§ Material provided:
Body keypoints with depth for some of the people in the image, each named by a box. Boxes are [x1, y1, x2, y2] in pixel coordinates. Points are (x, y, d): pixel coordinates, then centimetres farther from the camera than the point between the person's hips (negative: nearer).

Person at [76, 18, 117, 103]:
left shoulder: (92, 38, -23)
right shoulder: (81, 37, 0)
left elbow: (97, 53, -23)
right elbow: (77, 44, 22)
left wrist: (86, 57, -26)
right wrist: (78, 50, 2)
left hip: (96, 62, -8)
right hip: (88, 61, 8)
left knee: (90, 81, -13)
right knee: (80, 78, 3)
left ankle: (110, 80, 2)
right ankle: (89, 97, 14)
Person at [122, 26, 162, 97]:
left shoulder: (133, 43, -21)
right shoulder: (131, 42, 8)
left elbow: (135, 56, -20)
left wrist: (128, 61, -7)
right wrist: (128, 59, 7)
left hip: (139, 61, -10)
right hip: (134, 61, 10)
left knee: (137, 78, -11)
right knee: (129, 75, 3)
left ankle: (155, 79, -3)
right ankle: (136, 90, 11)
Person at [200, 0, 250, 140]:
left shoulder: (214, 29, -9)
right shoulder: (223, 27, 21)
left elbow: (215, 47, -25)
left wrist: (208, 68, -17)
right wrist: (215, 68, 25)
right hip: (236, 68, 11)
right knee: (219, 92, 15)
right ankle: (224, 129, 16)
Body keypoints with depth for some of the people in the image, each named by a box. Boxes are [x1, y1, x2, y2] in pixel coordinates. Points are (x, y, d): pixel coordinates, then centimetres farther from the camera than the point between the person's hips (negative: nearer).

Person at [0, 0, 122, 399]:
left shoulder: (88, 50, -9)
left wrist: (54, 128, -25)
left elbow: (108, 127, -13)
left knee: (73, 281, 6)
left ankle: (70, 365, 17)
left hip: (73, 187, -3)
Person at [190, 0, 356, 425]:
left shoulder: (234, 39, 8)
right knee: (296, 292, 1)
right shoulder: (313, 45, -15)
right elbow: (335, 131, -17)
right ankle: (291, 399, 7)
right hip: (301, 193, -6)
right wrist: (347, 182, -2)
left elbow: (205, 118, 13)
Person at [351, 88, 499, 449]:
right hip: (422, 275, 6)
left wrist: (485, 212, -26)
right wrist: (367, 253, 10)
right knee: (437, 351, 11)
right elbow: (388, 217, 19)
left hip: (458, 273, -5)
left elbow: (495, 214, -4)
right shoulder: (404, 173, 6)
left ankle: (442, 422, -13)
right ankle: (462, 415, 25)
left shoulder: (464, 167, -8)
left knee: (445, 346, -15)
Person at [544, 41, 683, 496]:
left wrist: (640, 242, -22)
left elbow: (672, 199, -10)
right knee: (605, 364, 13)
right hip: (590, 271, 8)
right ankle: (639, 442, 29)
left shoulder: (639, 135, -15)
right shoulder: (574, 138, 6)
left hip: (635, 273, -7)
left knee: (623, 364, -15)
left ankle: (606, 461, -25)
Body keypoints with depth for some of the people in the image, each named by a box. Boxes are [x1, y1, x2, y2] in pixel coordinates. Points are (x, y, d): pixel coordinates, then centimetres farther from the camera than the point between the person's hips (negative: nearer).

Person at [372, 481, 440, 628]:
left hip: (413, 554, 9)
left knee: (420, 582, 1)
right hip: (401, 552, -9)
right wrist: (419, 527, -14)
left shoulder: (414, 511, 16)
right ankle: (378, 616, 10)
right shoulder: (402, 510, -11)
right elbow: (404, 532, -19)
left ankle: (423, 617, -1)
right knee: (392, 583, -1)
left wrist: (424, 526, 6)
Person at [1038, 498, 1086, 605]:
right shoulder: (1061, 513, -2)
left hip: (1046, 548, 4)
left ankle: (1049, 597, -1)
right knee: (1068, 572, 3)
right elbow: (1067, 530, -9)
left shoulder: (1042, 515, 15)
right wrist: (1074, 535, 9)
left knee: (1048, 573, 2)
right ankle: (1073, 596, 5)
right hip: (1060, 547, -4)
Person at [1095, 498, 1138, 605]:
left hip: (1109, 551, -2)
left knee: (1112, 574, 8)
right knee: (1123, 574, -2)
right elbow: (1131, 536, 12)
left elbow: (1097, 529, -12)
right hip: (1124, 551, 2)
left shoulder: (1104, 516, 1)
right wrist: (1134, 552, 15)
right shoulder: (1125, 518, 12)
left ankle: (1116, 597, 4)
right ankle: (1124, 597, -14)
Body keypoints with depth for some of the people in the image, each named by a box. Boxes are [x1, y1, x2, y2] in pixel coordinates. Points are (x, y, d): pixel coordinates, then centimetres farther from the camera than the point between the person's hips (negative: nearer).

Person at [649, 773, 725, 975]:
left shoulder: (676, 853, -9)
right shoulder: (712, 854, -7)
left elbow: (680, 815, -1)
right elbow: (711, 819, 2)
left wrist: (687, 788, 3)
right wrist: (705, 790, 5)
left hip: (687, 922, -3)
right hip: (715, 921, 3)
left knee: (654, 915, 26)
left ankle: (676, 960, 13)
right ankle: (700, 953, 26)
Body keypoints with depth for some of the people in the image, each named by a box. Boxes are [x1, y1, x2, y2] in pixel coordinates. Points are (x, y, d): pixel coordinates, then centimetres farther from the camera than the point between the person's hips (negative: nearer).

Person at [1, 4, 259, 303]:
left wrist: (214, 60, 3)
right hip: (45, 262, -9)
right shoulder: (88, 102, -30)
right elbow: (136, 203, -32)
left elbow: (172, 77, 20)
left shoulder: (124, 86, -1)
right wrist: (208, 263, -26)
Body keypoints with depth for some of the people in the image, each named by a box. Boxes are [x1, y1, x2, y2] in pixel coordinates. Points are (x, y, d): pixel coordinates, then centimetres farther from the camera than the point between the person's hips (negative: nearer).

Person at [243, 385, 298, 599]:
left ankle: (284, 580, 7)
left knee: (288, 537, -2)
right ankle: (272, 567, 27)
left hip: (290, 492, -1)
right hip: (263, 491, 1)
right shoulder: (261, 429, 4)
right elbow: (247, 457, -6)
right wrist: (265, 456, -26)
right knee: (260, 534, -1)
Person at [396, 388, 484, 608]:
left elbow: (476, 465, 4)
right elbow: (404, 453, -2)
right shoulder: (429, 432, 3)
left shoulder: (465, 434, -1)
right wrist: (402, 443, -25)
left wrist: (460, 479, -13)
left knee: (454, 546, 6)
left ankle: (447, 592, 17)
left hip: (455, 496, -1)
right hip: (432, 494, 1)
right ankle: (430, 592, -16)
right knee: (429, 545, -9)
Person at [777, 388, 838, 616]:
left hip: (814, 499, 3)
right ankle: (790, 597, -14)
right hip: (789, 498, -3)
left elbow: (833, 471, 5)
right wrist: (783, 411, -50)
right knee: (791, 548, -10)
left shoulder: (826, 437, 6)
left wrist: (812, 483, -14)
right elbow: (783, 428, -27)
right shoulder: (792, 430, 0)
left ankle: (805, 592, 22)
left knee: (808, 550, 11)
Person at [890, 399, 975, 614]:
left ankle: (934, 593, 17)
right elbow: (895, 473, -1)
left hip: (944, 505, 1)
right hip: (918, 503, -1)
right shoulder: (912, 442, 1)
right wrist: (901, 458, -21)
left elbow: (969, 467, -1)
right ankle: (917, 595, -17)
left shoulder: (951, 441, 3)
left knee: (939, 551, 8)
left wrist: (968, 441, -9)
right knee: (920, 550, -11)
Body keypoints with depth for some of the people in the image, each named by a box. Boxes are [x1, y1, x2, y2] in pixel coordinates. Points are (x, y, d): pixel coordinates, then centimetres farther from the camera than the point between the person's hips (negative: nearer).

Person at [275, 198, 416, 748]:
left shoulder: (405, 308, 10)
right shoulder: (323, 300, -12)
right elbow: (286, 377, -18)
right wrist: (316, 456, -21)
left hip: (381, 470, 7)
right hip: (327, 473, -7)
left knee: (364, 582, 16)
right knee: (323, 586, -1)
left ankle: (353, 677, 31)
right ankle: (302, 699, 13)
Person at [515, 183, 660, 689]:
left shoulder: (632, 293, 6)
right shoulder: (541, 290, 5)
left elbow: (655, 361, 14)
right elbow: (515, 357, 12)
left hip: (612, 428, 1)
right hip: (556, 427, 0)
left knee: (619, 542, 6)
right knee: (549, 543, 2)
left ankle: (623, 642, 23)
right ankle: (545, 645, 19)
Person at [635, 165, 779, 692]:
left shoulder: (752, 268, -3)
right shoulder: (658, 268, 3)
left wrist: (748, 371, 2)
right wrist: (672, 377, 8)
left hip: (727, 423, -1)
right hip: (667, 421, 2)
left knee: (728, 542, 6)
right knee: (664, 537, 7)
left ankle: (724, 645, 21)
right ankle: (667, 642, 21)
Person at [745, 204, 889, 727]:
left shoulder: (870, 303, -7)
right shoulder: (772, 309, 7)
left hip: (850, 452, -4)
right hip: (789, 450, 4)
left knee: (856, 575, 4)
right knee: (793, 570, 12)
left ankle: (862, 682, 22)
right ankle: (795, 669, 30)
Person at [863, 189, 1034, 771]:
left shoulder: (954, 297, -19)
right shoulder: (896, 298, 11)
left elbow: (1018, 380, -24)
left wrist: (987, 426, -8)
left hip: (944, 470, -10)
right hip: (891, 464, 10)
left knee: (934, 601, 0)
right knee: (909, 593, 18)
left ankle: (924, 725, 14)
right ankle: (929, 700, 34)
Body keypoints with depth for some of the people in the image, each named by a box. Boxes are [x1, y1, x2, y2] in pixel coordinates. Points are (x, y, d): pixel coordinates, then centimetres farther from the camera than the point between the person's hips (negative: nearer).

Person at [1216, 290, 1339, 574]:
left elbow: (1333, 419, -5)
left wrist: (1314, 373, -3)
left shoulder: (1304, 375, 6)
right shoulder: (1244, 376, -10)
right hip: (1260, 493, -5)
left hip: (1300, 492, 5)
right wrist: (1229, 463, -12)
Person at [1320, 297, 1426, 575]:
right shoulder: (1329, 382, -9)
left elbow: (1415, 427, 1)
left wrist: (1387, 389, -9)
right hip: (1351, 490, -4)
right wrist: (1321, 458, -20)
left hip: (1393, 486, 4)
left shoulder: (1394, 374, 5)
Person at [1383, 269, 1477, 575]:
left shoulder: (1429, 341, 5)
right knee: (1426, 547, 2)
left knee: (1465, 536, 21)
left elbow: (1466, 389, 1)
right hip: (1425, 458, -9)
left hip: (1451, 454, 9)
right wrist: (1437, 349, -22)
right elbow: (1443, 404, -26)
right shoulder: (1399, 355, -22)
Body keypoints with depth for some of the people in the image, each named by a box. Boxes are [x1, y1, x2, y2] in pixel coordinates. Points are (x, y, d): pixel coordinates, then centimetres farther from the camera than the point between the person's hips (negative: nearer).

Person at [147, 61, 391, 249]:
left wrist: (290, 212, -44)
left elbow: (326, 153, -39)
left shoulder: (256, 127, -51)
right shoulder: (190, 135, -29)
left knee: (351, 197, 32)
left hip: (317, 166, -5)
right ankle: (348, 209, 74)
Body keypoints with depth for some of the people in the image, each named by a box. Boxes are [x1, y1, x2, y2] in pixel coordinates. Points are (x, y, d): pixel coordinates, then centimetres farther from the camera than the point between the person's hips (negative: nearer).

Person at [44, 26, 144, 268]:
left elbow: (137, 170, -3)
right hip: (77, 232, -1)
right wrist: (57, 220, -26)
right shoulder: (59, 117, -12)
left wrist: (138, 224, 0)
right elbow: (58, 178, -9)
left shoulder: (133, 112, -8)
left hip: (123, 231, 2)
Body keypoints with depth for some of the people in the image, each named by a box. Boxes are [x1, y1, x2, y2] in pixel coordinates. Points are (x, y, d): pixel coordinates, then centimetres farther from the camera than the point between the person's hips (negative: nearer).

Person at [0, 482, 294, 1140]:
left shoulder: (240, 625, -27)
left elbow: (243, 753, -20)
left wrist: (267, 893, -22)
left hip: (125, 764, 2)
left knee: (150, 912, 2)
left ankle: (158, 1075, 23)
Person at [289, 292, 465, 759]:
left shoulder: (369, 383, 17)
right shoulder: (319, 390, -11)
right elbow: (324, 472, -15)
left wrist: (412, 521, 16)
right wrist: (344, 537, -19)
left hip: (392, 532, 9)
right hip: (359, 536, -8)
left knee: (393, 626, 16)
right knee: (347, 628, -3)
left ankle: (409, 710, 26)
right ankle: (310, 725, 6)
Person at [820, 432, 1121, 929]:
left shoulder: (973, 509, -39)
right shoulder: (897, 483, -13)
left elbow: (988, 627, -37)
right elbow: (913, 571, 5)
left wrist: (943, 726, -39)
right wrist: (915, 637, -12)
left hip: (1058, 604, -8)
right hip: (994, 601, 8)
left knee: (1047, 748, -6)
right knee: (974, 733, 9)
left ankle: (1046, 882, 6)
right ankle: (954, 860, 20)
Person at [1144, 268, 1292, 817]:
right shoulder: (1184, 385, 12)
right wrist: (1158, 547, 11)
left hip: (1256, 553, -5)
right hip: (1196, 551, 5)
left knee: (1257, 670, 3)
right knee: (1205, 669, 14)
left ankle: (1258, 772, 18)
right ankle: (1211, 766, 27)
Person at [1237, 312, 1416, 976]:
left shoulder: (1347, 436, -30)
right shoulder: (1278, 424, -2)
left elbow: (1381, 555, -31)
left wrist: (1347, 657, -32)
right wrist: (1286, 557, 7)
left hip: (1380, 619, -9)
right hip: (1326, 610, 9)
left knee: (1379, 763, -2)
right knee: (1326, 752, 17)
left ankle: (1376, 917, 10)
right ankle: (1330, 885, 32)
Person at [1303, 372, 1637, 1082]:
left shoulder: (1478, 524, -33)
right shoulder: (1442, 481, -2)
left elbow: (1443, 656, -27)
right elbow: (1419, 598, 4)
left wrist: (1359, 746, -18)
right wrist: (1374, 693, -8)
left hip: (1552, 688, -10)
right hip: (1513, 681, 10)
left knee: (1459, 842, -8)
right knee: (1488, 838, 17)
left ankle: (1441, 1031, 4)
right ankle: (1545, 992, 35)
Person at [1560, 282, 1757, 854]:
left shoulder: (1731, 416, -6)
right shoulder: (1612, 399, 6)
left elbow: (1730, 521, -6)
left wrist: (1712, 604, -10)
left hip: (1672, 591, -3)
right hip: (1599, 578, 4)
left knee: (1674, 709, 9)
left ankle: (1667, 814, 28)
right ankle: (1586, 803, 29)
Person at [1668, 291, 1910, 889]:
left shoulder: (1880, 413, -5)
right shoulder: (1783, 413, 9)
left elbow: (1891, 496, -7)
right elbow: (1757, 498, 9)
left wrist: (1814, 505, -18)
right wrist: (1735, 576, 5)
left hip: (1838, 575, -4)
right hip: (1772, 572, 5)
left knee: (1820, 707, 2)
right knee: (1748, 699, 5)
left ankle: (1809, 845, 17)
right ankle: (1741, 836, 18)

§ Task to complete: Format the items as a numbered list, leaving out blank lines, starting at the first line of the items and ending after the line that contains "left shoulder: (92, 38, -23)". Include both of those lines.

§ Exercise solution:
1. Body keypoints with depth for some of the people in the image, each named by a box. Boxes are [x1, y1, x2, y2] in pixel coordinates. Points are (x, y, d): pixel coordinates, then centimetres farther from the camera than the point between the person's hips (negative: nearer).
2. Person at [76, 18, 117, 103]:
3. left shoulder: (92, 38, -23)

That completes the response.